Copy out the text of all the records below, changing "Kontakt oss" to "Kundeservice" and keeping everything else unchanged. Leave the pictures out of your answer.

.....

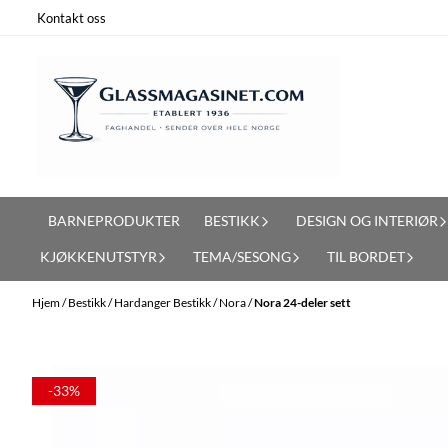
Hopp til innhold
Kontakt oss
BARNEPRODUKTER
BESTIKK
DESIGN OG INTERIØR
KJØKKENUTSTYR
TEMA/SESONG
TIL BORDET
Hjem
/
Bestikk
/
Hardanger Bestikk
/
Nora
/
Nora 24-deler sett
-33%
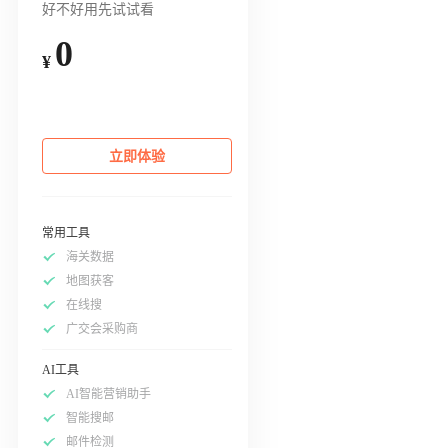
好不好用先试试看
0
¥
立即体验
常用工具
海关数据
地图获客
在线搜
广交会采购商
AI工具
AI智能营销助手
智能搜邮
邮件检测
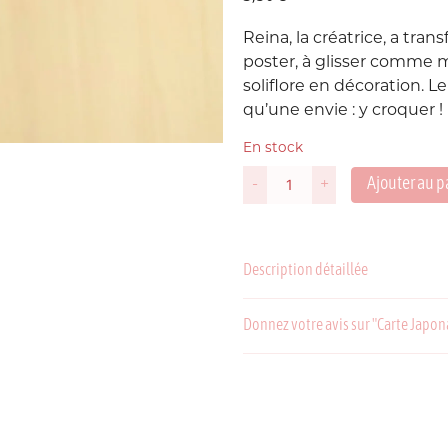
Reina, la créatrice, a tran
Suède
P
poster, à glisser comme 
soliflore en décoration. L
USA
qu’une envie : y croquer !
En stock
Ajouter au p
-
+
quantité
de
Carte
Japonaise
Description détaillée
Fleur
de
C
P
Sablé
Donnez votre avis sur "Carte Japon
Chocolat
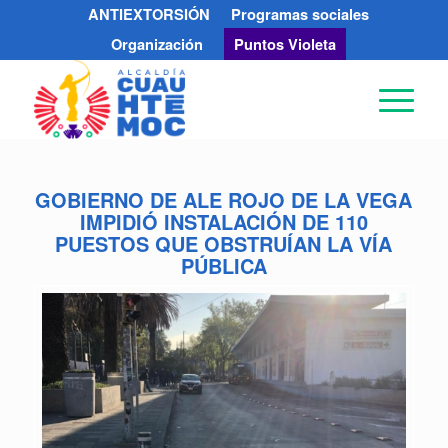
ANTIEXTORSIÓN
Programas sociales
Organización
Puntos Violeta
GOBIERNO DE ALE ROJO DE LA VEGA
IMPIDIÓ INSTALACIÓN DE 110
PUESTOS QUE OBSTRUÍAN LA VÍA
PÚBLICA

.....

- _Exercise result_
Hopp til innhold
Kundeservice
BARNEPRODUKTER
BESTIKK
DESIGN OG INTERIØR
KJØKKENUTSTYR
TEMA/SESONG
TIL BORDET
Hjem
/
Bestikk
/
Hardanger Bestikk
/
Nora
/
Nora 24-deler sett
-33%
好不好用先试试看
0
¥
立即体验
常用工具
海关数据
地图获客
在线搜
广交会采购商
AI工具
AI智能营销助手
智能搜邮
邮件检测
Reina, la créatrice, a tran
Suède
P
poster, à glisser comme 
soliflore en décoration. L
USA
qu’une envie : y croquer !
En stock
Ajouter au p
-
+
quantité
de
Carte
Japonaise
Description détaillée
Fleur
de
C
P
Sablé
Donnez votre avis sur "Carte Japon
Chocolat
ANTIEXTORSIÓN
Programas sociales
Organización
Puntos Violeta
GOBIERNO DE ALE ROJO DE LA VEGA
IMPIDIÓ INSTALACIÓN DE 110
PUESTOS QUE OBSTRUÍAN LA VÍA
PÚBLICA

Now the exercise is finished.